> **Exercise brief**
Format every line of the records below as a JSON list of strings, with one string per line and any blank lines omitted.

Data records
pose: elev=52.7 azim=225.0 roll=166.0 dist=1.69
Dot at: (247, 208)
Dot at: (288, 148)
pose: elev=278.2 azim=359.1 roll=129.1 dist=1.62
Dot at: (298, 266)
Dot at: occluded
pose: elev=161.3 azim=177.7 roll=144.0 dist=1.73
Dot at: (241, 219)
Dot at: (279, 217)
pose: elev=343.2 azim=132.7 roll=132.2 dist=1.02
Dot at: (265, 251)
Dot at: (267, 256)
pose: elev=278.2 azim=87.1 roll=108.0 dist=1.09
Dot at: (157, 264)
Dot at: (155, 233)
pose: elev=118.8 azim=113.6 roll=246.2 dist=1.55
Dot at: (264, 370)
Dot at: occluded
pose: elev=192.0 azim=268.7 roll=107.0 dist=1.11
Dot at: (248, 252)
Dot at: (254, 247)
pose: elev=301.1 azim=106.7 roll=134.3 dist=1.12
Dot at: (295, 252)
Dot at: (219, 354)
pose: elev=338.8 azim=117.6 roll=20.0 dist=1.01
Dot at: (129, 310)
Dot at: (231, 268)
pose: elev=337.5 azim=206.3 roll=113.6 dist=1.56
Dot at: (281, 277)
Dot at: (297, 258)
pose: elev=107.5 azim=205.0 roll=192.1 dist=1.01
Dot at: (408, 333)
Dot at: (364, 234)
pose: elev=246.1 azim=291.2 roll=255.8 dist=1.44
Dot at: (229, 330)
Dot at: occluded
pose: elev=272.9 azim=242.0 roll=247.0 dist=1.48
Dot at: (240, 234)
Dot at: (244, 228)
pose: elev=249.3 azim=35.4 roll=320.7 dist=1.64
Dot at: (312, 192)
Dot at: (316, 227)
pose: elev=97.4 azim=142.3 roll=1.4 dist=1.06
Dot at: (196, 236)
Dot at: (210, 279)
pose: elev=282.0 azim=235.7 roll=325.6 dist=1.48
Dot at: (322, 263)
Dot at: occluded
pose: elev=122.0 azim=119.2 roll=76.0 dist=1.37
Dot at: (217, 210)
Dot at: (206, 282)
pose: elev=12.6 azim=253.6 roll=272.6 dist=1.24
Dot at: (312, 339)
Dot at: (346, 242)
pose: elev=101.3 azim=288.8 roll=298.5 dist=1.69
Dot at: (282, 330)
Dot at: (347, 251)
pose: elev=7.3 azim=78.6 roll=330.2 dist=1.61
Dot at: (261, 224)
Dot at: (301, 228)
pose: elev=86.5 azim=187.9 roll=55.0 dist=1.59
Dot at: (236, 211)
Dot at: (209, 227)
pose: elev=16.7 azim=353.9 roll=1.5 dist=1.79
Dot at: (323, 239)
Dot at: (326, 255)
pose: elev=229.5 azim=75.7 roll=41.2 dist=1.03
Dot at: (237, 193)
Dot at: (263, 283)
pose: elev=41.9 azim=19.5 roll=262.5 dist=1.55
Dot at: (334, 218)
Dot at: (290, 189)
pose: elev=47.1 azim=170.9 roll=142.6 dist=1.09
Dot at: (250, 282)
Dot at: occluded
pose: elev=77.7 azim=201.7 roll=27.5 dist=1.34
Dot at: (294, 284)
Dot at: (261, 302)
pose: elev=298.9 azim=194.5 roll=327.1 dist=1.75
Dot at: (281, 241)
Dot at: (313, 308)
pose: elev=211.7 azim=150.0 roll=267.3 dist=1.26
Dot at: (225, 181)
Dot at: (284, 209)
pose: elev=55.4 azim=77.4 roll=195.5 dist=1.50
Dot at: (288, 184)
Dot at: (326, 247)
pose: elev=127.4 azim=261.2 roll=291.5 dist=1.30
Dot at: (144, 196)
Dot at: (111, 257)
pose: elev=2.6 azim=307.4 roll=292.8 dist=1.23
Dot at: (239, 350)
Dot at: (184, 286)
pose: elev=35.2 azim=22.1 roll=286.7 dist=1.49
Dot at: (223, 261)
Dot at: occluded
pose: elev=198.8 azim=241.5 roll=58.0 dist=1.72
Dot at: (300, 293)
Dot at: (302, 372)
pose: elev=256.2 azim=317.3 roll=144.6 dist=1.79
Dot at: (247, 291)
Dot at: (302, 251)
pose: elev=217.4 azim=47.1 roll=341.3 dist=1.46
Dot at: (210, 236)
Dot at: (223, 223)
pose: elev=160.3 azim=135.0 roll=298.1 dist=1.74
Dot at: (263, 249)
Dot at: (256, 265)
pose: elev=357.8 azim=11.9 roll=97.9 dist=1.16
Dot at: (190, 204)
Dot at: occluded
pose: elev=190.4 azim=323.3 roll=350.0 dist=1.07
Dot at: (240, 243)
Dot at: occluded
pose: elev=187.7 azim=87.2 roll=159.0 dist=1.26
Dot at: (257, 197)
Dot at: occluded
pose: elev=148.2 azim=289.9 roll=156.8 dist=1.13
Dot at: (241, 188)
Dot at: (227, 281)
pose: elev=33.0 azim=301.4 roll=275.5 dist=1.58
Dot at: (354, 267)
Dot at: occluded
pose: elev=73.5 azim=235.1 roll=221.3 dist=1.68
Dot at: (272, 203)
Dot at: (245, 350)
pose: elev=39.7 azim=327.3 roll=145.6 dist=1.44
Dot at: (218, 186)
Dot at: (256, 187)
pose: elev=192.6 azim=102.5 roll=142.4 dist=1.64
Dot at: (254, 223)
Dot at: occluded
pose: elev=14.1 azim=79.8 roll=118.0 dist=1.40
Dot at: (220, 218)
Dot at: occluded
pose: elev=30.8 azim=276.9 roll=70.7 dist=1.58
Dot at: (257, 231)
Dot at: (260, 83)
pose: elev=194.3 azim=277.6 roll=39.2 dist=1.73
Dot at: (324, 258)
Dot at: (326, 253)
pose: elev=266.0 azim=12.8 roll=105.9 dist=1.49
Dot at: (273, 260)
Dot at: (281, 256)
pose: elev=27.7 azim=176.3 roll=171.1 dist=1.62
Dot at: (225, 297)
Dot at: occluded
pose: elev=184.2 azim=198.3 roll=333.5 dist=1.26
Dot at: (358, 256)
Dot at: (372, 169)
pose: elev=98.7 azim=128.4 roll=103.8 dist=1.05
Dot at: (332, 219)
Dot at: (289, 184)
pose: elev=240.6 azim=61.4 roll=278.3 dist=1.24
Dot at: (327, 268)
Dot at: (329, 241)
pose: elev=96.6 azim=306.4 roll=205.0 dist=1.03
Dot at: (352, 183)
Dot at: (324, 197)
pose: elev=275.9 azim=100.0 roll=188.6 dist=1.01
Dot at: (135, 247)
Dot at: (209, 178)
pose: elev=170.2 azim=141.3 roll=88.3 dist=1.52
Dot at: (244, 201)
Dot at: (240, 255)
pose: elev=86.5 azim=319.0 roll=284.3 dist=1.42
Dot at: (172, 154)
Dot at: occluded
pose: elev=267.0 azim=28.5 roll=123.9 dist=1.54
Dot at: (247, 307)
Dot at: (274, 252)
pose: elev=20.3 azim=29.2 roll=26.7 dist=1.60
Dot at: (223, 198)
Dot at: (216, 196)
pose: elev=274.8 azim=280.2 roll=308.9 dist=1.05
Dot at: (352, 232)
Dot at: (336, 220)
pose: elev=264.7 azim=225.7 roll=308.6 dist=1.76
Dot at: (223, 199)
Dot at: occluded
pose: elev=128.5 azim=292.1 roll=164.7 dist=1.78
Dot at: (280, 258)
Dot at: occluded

> **Response**
[
  "pose: elev=52.7 azim=225.0 roll=166.0 dist=1.69",
  "Dot at: (247, 208)",
  "Dot at: (288, 148)",
  "pose: elev=278.2 azim=359.1 roll=129.1 dist=1.62",
  "Dot at: (298, 266)",
  "Dot at: occluded",
  "pose: elev=161.3 azim=177.7 roll=144.0 dist=1.73",
  "Dot at: (241, 219)",
  "Dot at: (279, 217)",
  "pose: elev=343.2 azim=132.7 roll=132.2 dist=1.02",
  "Dot at: (265, 251)",
  "Dot at: (267, 256)",
  "pose: elev=278.2 azim=87.1 roll=108.0 dist=1.09",
  "Dot at: (157, 264)",
  "Dot at: (155, 233)",
  "pose: elev=118.8 azim=113.6 roll=246.2 dist=1.55",
  "Dot at: (264, 370)",
  "Dot at: occluded",
  "pose: elev=192.0 azim=268.7 roll=107.0 dist=1.11",
  "Dot at: (248, 252)",
  "Dot at: (254, 247)",
  "pose: elev=301.1 azim=106.7 roll=134.3 dist=1.12",
  "Dot at: (295, 252)",
  "Dot at: (219, 354)",
  "pose: elev=338.8 azim=117.6 roll=20.0 dist=1.01",
  "Dot at: (129, 310)",
  "Dot at: (231, 268)",
  "pose: elev=337.5 azim=206.3 roll=113.6 dist=1.56",
  "Dot at: (281, 277)",
  "Dot at: (297, 258)",
  "pose: elev=107.5 azim=205.0 roll=192.1 dist=1.01",
  "Dot at: (408, 333)",
  "Dot at: (364, 234)",
  "pose: elev=246.1 azim=291.2 roll=255.8 dist=1.44",
  "Dot at: (229, 330)",
  "Dot at: occluded",
  "pose: elev=272.9 azim=242.0 roll=247.0 dist=1.48",
  "Dot at: (240, 234)",
  "Dot at: (244, 228)",
  "pose: elev=249.3 azim=35.4 roll=320.7 dist=1.64",
  "Dot at: (312, 192)",
  "Dot at: (316, 227)",
  "pose: elev=97.4 azim=142.3 roll=1.4 dist=1.06",
  "Dot at: (196, 236)",
  "Dot at: (210, 279)",
  "pose: elev=282.0 azim=235.7 roll=325.6 dist=1.48",
  "Dot at: (322, 263)",
  "Dot at: occluded",
  "pose: elev=122.0 azim=119.2 roll=76.0 dist=1.37",
  "Dot at: (217, 210)",
  "Dot at: (206, 282)",
  "pose: elev=12.6 azim=253.6 roll=272.6 dist=1.24",
  "Dot at: (312, 339)",
  "Dot at: (346, 242)",
  "pose: elev=101.3 azim=288.8 roll=298.5 dist=1.69",
  "Dot at: (282, 330)",
  "Dot at: (347, 251)",
  "pose: elev=7.3 azim=78.6 roll=330.2 dist=1.61",
  "Dot at: (261, 224)",
  "Dot at: (301, 228)",
  "pose: elev=86.5 azim=187.9 roll=55.0 dist=1.59",
  "Dot at: (236, 211)",
  "Dot at: (209, 227)",
  "pose: elev=16.7 azim=353.9 roll=1.5 dist=1.79",
  "Dot at: (323, 239)",
  "Dot at: (326, 255)",
  "pose: elev=229.5 azim=75.7 roll=41.2 dist=1.03",
  "Dot at: (237, 193)",
  "Dot at: (263, 283)",
  "pose: elev=41.9 azim=19.5 roll=262.5 dist=1.55",
  "Dot at: (334, 218)",
  "Dot at: (290, 189)",
  "pose: elev=47.1 azim=170.9 roll=142.6 dist=1.09",
  "Dot at: (250, 282)",
  "Dot at: occluded",
  "pose: elev=77.7 azim=201.7 roll=27.5 dist=1.34",
  "Dot at: (294, 284)",
  "Dot at: (261, 302)",
  "pose: elev=298.9 azim=194.5 roll=327.1 dist=1.75",
  "Dot at: (281, 241)",
  "Dot at: (313, 308)",
  "pose: elev=211.7 azim=150.0 roll=267.3 dist=1.26",
  "Dot at: (225, 181)",
  "Dot at: (284, 209)",
  "pose: elev=55.4 azim=77.4 roll=195.5 dist=1.50",
  "Dot at: (288, 184)",
  "Dot at: (326, 247)",
  "pose: elev=127.4 azim=261.2 roll=291.5 dist=1.30",
  "Dot at: (144, 196)",
  "Dot at: (111, 257)",
  "pose: elev=2.6 azim=307.4 roll=292.8 dist=1.23",
  "Dot at: (239, 350)",
  "Dot at: (184, 286)",
  "pose: elev=35.2 azim=22.1 roll=286.7 dist=1.49",
  "Dot at: (223, 261)",
  "Dot at: occluded",
  "pose: elev=198.8 azim=241.5 roll=58.0 dist=1.72",
  "Dot at: (300, 293)",
  "Dot at: (302, 372)",
  "pose: elev=256.2 azim=317.3 roll=144.6 dist=1.79",
  "Dot at: (247, 291)",
  "Dot at: (302, 251)",
  "pose: elev=217.4 azim=47.1 roll=341.3 dist=1.46",
  "Dot at: (210, 236)",
  "Dot at: (223, 223)",
  "pose: elev=160.3 azim=135.0 roll=298.1 dist=1.74",
  "Dot at: (263, 249)",
  "Dot at: (256, 265)",
  "pose: elev=357.8 azim=11.9 roll=97.9 dist=1.16",
  "Dot at: (190, 204)",
  "Dot at: occluded",
  "pose: elev=190.4 azim=323.3 roll=350.0 dist=1.07",
  "Dot at: (240, 243)",
  "Dot at: occluded",
  "pose: elev=187.7 azim=87.2 roll=159.0 dist=1.26",
  "Dot at: (257, 197)",
  "Dot at: occluded",
  "pose: elev=148.2 azim=289.9 roll=156.8 dist=1.13",
  "Dot at: (241, 188)",
  "Dot at: (227, 281)",
  "pose: elev=33.0 azim=301.4 roll=275.5 dist=1.58",
  "Dot at: (354, 267)",
  "Dot at: occluded",
  "pose: elev=73.5 azim=235.1 roll=221.3 dist=1.68",
  "Dot at: (272, 203)",
  "Dot at: (245, 350)",
  "pose: elev=39.7 azim=327.3 roll=145.6 dist=1.44",
  "Dot at: (218, 186)",
  "Dot at: (256, 187)",
  "pose: elev=192.6 azim=102.5 roll=142.4 dist=1.64",
  "Dot at: (254, 223)",
  "Dot at: occluded",
  "pose: elev=14.1 azim=79.8 roll=118.0 dist=1.40",
  "Dot at: (220, 218)",
  "Dot at: occluded",
  "pose: elev=30.8 azim=276.9 roll=70.7 dist=1.58",
  "Dot at: (257, 231)",
  "Dot at: (260, 83)",
  "pose: elev=194.3 azim=277.6 roll=39.2 dist=1.73",
  "Dot at: (324, 258)",
  "Dot at: (326, 253)",
  "pose: elev=266.0 azim=12.8 roll=105.9 dist=1.49",
  "Dot at: (273, 260)",
  "Dot at: (281, 256)",
  "pose: elev=27.7 azim=176.3 roll=171.1 dist=1.62",
  "Dot at: (225, 297)",
  "Dot at: occluded",
  "pose: elev=184.2 azim=198.3 roll=333.5 dist=1.26",
  "Dot at: (358, 256)",
  "Dot at: (372, 169)",
  "pose: elev=98.7 azim=128.4 roll=103.8 dist=1.05",
  "Dot at: (332, 219)",
  "Dot at: (289, 184)",
  "pose: elev=240.6 azim=61.4 roll=278.3 dist=1.24",
  "Dot at: (327, 268)",
  "Dot at: (329, 241)",
  "pose: elev=96.6 azim=306.4 roll=205.0 dist=1.03",
  "Dot at: (352, 183)",
  "Dot at: (324, 197)",
  "pose: elev=275.9 azim=100.0 roll=188.6 dist=1.01",
  "Dot at: (135, 247)",
  "Dot at: (209, 178)",
  "pose: elev=170.2 azim=141.3 roll=88.3 dist=1.52",
  "Dot at: (244, 201)",
  "Dot at: (240, 255)",
  "pose: elev=86.5 azim=319.0 roll=284.3 dist=1.42",
  "Dot at: (172, 154)",
  "Dot at: occluded",
  "pose: elev=267.0 azim=28.5 roll=123.9 dist=1.54",
  "Dot at: (247, 307)",
  "Dot at: (274, 252)",
  "pose: elev=20.3 azim=29.2 roll=26.7 dist=1.60",
  "Dot at: (223, 198)",
  "Dot at: (216, 196)",
  "pose: elev=274.8 azim=280.2 roll=308.9 dist=1.05",
  "Dot at: (352, 232)",
  "Dot at: (336, 220)",
  "pose: elev=264.7 azim=225.7 roll=308.6 dist=1.76",
  "Dot at: (223, 199)",
  "Dot at: occluded",
  "pose: elev=128.5 azim=292.1 roll=164.7 dist=1.78",
  "Dot at: (280, 258)",
  "Dot at: occluded"
]